Bei Dohnanyi und Sarrazin spürt man den Einbildungsergeiz, der auch bei Frau Kelek so unvorteilhaft zu Tage tritt, und alles überdeckt, was in Details auch richtig sein mag.

Zum Punkt Zwei lässt sich kurz und bündig antworten, dass der Wunsch Deutscher zu werden, so wie der US-Amerikaner zu werden, nicht hauptsächlich davon abhängt ob er existiert, sondern ob damit verbunden ist, in diesen Gesellschaften als türkischstämmiger, kurdischer oder russischer Deutscher akzeptiert zu werden.

Keiner muss dafür Sitten und Gebräuche, oder seine Herkunftssprache, aufgeben, bis auf das, was ihn womöglich dort schon einengte und zwängte, ihn zur Intoleranz gegen andere zwang, und er muss eine neue Sprachem, die Deutsche, flüssig lernen.

Im Gegenteil, unsere Gesellschaft profitiert von Kenntnissen und Kulturvertrautheiten, auch von der Beibehaltung der Mutterspachkompetenz, wenn diese als Bereicherung und positive Eigenschaften verstanden werden.

Millionen Mexikaner und andere Lateinamerikaner wurden ohne Vorbedingungen US-Amerikaner.
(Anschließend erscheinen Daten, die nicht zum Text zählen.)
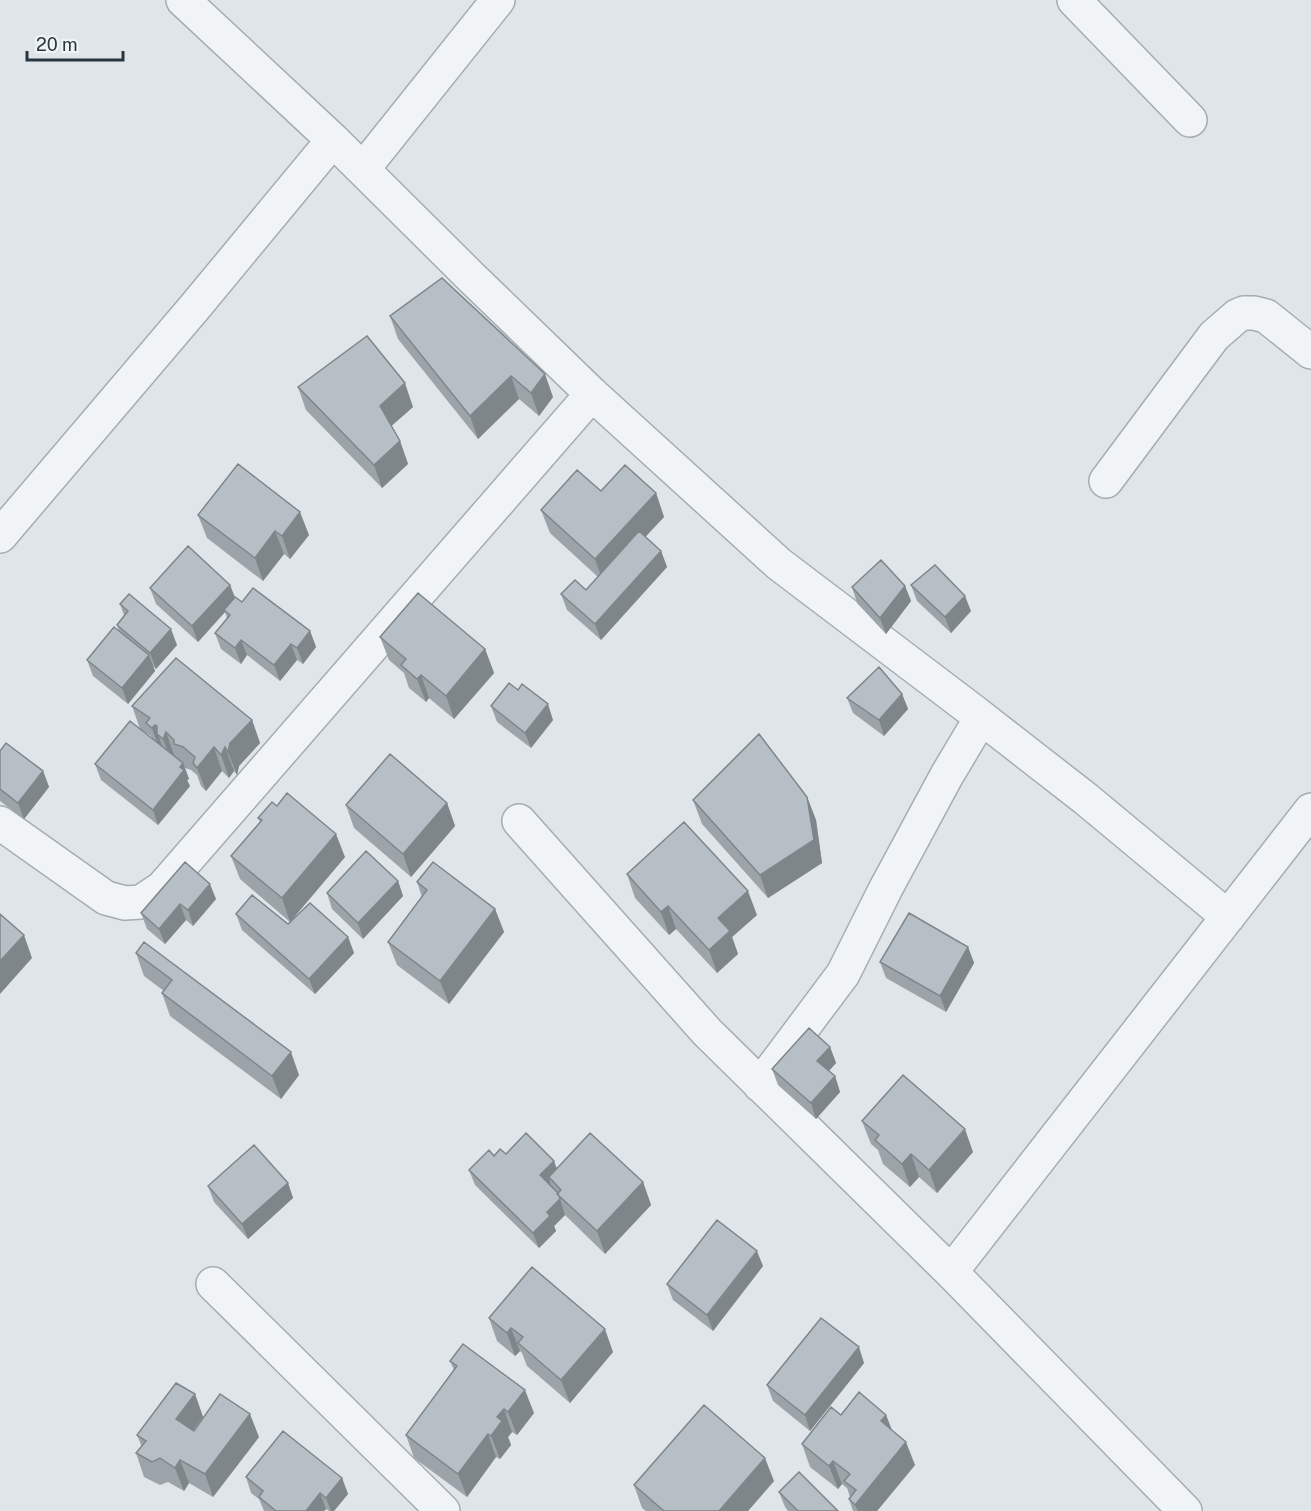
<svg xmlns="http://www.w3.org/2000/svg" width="1311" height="1511" viewBox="0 0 1311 1511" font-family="'Public Sans',sans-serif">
<rect width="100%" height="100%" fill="#dfe5e8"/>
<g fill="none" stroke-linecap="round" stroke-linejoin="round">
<g stroke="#a4adb2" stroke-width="36">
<path id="street" d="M183 0 333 140 469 275 592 394 779 564 973 711 1086 799 1228 917
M1074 0 1190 120
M363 169 498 0
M1106 481 1214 336 1237 316 1244 313H1254L1266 316 1311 352
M0 536 194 308 333 140
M519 821 707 1032 951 1272 1185 1511
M0 823 106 898 125 903 141 902 162 888 592 394
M760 1085 843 974 886 888 947 775 981 718
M951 1272 1311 810
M213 1284 443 1511"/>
</g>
<use href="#street" stroke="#f1f4f6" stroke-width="33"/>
</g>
<path fill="#9da4a9" d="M390 316 553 397 539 416 519 399 478 439 398 339Z
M298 387 413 407 391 426 400 441 408 464 382 488 306 410Z
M601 491 656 493 664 517 645 537 661 551 667 567 601 640 567 610 561 594 586 590 598 577 550 533 541 510Z
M198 515 309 535 290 559 284 554 263 581 207 538Z
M230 585 235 597 242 602 310 631 316 647 303 664 297 660 280 681 247 655 241 664 221 649 215 633 227 618 225 612 198 642 156 604 150 588Z
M911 585 971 611 951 633 917 601Z
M905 586 911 601 886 634 857 603 852 587Z
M120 604 177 645 156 669 153 666 155 671 128 704 93 676 87 660 119 631 117 625 124 615Z
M380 637 485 649 494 673 454 719 429 698 426 702 409 688 404 673 389 660Z
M902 694 908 709 884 736 853 713 847 698Z
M132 706 252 720 260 743 239 766 237 775 234 771 229 778 222 771 206 791 201 786 197 775 191 770 185 768 189 779 187 780 190 786 158 825 101 780 95 764 152 738 151 736 140 729Z
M491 706 553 720 531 748 497 722Z
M0 751 43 771 49 787 24 819 0 801Z
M807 797 816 820 822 863 768 898 702 824 693 800Z
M447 803 455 826 411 877 354 828 346 805Z
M277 806 345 857 290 922 240 879 231 856 260 822 258 818Z
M185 862 216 899 193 926 186 920 165 944 147 929 141 913Z
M627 874 757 915 732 937 738 954 717 973 676 929 669 935 635 898Z
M398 881 403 896 363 939 332 909 327 893Z
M417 882 495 909 504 932 449 1004 397 965 388 942 422 897Z
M236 914 348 937 354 953 315 994 242 930Z
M968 947 974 963 946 1012 886 978 880 962Z
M136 953 299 1075 281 1099 170 1016 162 993 164 991 144 976Z
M830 1047 836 1063 829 1071 835 1076 840 1092 816 1119 778 1085 772 1069Z
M862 1121 973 1152 937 1193 919 1177 910 1187 883 1164 878 1150 871 1144Z
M506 1154 557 1168 643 1182 651 1205 605 1254 565 1215 554 1226 556 1231 539 1248 475 1185 469 1170 494 1156Z
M288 1183 293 1198 248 1239 214 1202 208 1186Z
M763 1266 713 1331 673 1300 667 1284Z
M489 1318 613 1352 570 1403 527 1366 522 1353 520 1351 515 1356 497 1341Z
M450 1361 534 1413 517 1435 512 1432 508 1437 511 1445 500 1459 496 1457 467 1497 414 1458 406 1435 454 1370Z
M864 1363 810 1431 773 1401 767 1385Z
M195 1394 203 1417 193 1430 259 1437 213 1497 189 1483 184 1491 168 1482 160 1485 144 1477 136 1453 142 1447 137 1435Z
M841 1415H886L892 1431 915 1465 877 1511H853L849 1499 850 1497 847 1488 842 1484 838 1489 810 1467 802 1444Z
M246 1477 342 1478 348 1494 334 1511H329L326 1509 324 1511H264L259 1499 251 1493Z
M774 1481 748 1511H646L642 1508 634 1485Z
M779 1492 838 1511H788L785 1507Z"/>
<path fill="#7f868a" d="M545 374 553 397 539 416 531 393Z
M511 376 519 399 478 439 470 416Z
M405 383 413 407 388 429 380 406Z
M400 441 408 464 382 488 374 465Z
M656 493 664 517 603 582 595 559Z
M300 512 309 535 290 559 282 536Z
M275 531 284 554 263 581 255 558Z
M661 551 667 567 601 640 595 624Z
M230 585 236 601 224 610 225 612 198 642 192 626Z
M905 586 911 601 886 634 880 618Z
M965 596 971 611 951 633 945 617Z
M171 629 177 645 156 669 150 653Z
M310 631 316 647 303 664 297 648Z
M241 640 247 655 241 664 235 648Z
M291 644 297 660 280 681 274 665Z
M485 649 494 673 454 719 446 696Z
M149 655 155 671 128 704 122 688Z
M421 675 429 698 426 702 417 679Z
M902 694 908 709 884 736 879 720Z
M548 704 553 720 531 748 525 733Z
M252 720 260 743 239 766 237 775 228 752 230 743Z
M155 725 163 749 160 751 152 728Z
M166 732 174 755 172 763 163 739Z
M214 747 222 771 206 791 197 768Z
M225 747 234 771 229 778 221 755Z
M183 763 189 779 187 780 190 786 158 825 153 810Z
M43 771 49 787 24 819 18 803Z
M807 797 816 820 822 863 768 898 760 875Z
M447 803 455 826 411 877 403 854Z
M336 834 345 857 290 922 282 898Z
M398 881 403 896 363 939 358 923Z
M210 884 216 899 193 926 188 910Z
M748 891 757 915 732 937 738 954 717 973 709 950 718 918Z
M180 904 186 920 165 944 159 929Z
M668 906 676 929 669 935 661 912Z
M495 909 504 932 449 1004 440 981Z
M24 935 32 958 0 994V961Z
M348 937 354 953 315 994 309 979Z
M968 947 974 963 946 1012 940 996Z
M830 1047 836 1063 823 1077 817 1061Z
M291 1052 299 1075 281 1099 272 1076Z
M835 1076 840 1092 816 1119 811 1103Z
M965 1129 973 1152 937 1193 929 1170Z
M911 1154 919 1177 910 1187 902 1164Z
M554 1161 560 1177H549L551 1185 546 1191 540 1175Z
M643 1182 651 1205 605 1254 597 1231Z
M288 1183 293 1198 248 1239 242 1224Z
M560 1199 565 1215 554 1226 556 1231 539 1248 533 1233 547 1212Z
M757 1251 763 1266 713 1331 707 1315Z
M511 1328 520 1351 515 1356 507 1333Z
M605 1329 613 1352 570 1403 561 1380Z
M859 1347 864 1363 810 1431 805 1415Z
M525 1390 534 1413 517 1435 508 1412Z
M195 1394 203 1417 185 1442 176 1419Z
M504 1409 512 1432 508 1437 511 1445 500 1459 491 1436 497 1417Z
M250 1414 259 1437 213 1497 205 1474Z
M886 1415 895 1438 881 1421Z
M488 1434 496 1457 467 1497 458 1474Z
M906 1442 915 1465 877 1511H858L855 1505Z
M765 1458 774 1481 748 1511H719Z
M180 1460 189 1483 184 1491 175 1468Z
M833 1461 842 1484 838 1489 829 1466Z
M342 1478 348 1494 334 1511H331L326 1498Z
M320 1493 326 1509 324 1511H306Z"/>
<path fill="#b6bfc5" stroke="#7f868a" stroke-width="1.5" d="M442 278 545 374 531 393 511 376 470 416 390 316Z
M367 336 405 383 380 406 400 441 374 465 298 387Z
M238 464 300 512 282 536 275 531 255 558 198 515Z
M625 465 656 493 595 559 541 510 577 470 601 491Z
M639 531 661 551 595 624 561 594 575 580 586 590Z
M188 546 230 585 192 626 150 588Z
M881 560 905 586 880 618 852 587Z
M935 565 965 596 945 617 911 585Z
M253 588 310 631 297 648 291 644 274 665 241 640 235 648 215 633 230 615 224 610 235 597 242 602Z
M418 593 485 649 446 696 421 675 417 679 401 665 406 659 380 637Z
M129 594 171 629 150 653 117 625 128 611 120 604Z
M114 627 149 655 122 688 87 660Z
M176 658 252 720 230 743 228 752 225 747 221 755 214 747 197 768 193 763 195 757 183 747 174 744V740L166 732 163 739 157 734V726L155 725 152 728 146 723 150 718 132 706Z
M879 667 902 694 879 720 847 698Z
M509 683 518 690 522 684 548 704 525 733 491 706Z
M130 721 183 763 180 767 184 770 153 810 95 764Z
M759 734 807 797 814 840 760 875 693 800Z
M6 743 43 771 18 803 0 789V751Z
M390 754 447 803 403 854 346 805Z
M287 793 336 834 282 898 231 856 262 820 258 818 272 802 277 806Z
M684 822 748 891 718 918 730 931 709 950 668 906 661 912 627 874Z
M366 851 398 881 358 923 327 893Z
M185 862 210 884 188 910 180 904 159 929 141 913Z
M433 862 495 909 440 981 388 942 427 890 417 882Z
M252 895 288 924 310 903 348 937 309 979 236 914Z
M909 913 968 947 940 996 880 962Z
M0 914 24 935 0 961Z
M144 942 291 1052 272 1076 162 993 172 980 136 953Z
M809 1028 830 1047 817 1061 835 1076 811 1103 772 1069Z
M903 1075 965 1129 929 1170 911 1154 902 1164 875 1140 879 1135 862 1121Z
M526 1133 554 1161 540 1175 558 1193 560 1199 547 1212 550 1216 533 1233 469 1170 489 1150 494 1156 500 1149 506 1154Z
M590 1133 643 1182 597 1231 557 1194 561 1190 549 1177Z
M254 1145 288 1183 242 1224 208 1186Z
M717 1220 757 1251 707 1315 667 1284Z
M532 1267 605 1329 561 1380 518 1343 523 1337 511 1328 507 1333 489 1318Z
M821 1318 859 1347 805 1415 767 1385Z
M463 1344 525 1390 508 1412 504 1409 497 1417 502 1421 491 1436 488 1434 458 1474 406 1435 457 1366 450 1361Z
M176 1383 195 1394 176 1419 194 1431 220 1394 250 1414 205 1474 180 1460 175 1468 160 1458 152 1462 136 1453 146 1441 137 1435Z
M859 1392 886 1415 881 1421 906 1442 855 1505 849 1499 856 1490 844 1481 850 1474 833 1461 829 1466 802 1444 831 1407 841 1415Z
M704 1405 765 1458 719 1511H664L634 1485Z
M283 1431 342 1478 326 1498 320 1493 306 1511H276L259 1497 263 1491 246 1477Z
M799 1472 838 1511H798L779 1492Z"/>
<path d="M27 51v9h96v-9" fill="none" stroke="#28363f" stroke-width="3"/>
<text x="36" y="51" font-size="18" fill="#28363f" stroke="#eef3f6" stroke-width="4.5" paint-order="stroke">20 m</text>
</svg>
Nach einer gewissen Zeit legalisierte man die Illegalen und wird bald wieder Millionen legalisieren, weil sie kommen. Sie müssen trotzdem nicht anfangen den Yankee doodle zu singen. Weil das so ist, können heute z.B. orthodoxe jüdische Amerikaner und schwarze Amerikaner stolz auf ihre Heimat, die USA, sein.

Punkt Drei klingt neutral und unverbindlich. Die Konsequenz aus dem richtigen Satz lautete aber auch, ein sichtbarer Islam in Deutschland, europäische Muslime, Moscheen und etwas andere Vorstellungen, wie man in der Öffentlichkeit in Erscheinung tritt, gehören selbstverständlich dazu.

Punkt Vier: Der Satz, „Wir wollen keine nationalen Minderheiten (andere sagen: Parallelgesellschaften)“, der ist sehr verfänglich.

Was wäre denn, wenn statt der derzeit gerne als abschreckende Beispiele vorgeführten Vierteln und Straßen Kölns, Duisburgs und vor allem Berlins, jüdische Schtetl der 30er Jahre, ethnische Viertel in New York oder entsprechende Quartiere in Mumbay, Bangalore oder Kalkutta gezeigt würden?

Dem Geist unserer Verfassung, diesem vorurteilsfreien, daher auch so anziehenden Versprechen der Deutschen an die Welt nach dem Kriege, entspräche eine ganz andere Botschaft. Nämlich, nationale Minderheiten, die es geben muss, -kein Weg führt in einer modernen, weltoffenen Gesellschaft daran vorbei-, dazu zu bringen, sich als respektierte und vor allem teilhabende Bestandteile der deutschen Gesellschaft zu betrachten, nicht als Verschiebemasse (Holen bei Bedarf, Abschieben bei Bedarf), nicht als Projektionsfläche für Vorurteile (weniger leistungsfähig, womöglich kulturell und genetisch-biologisch am Fortkommen gehindert), nicht als Kinderlieferanten, die dafür ihre Herkunftsidentität aufgeben müssen, damit sie hier endlich ankommen.

Fazit: Die Rattenfänger sind voran gekommen und es wird eine intellektuelle Anstrengung aller gesellschaflicher Gruppen notwendig sein, eine mit absoluter Sicherheit sozial- und gesellschaftsschädliche, ganz primitive Denkweise zurück zu drängen, die selbst den Effizenz- und Leistungsbegriff, das ethisch hohle Prunkstück vermeintlich deutscher Kultur, so pervertiert, dass Selektionisten wieder Macht und Einfluss in der Öffentlichkeit erlangen.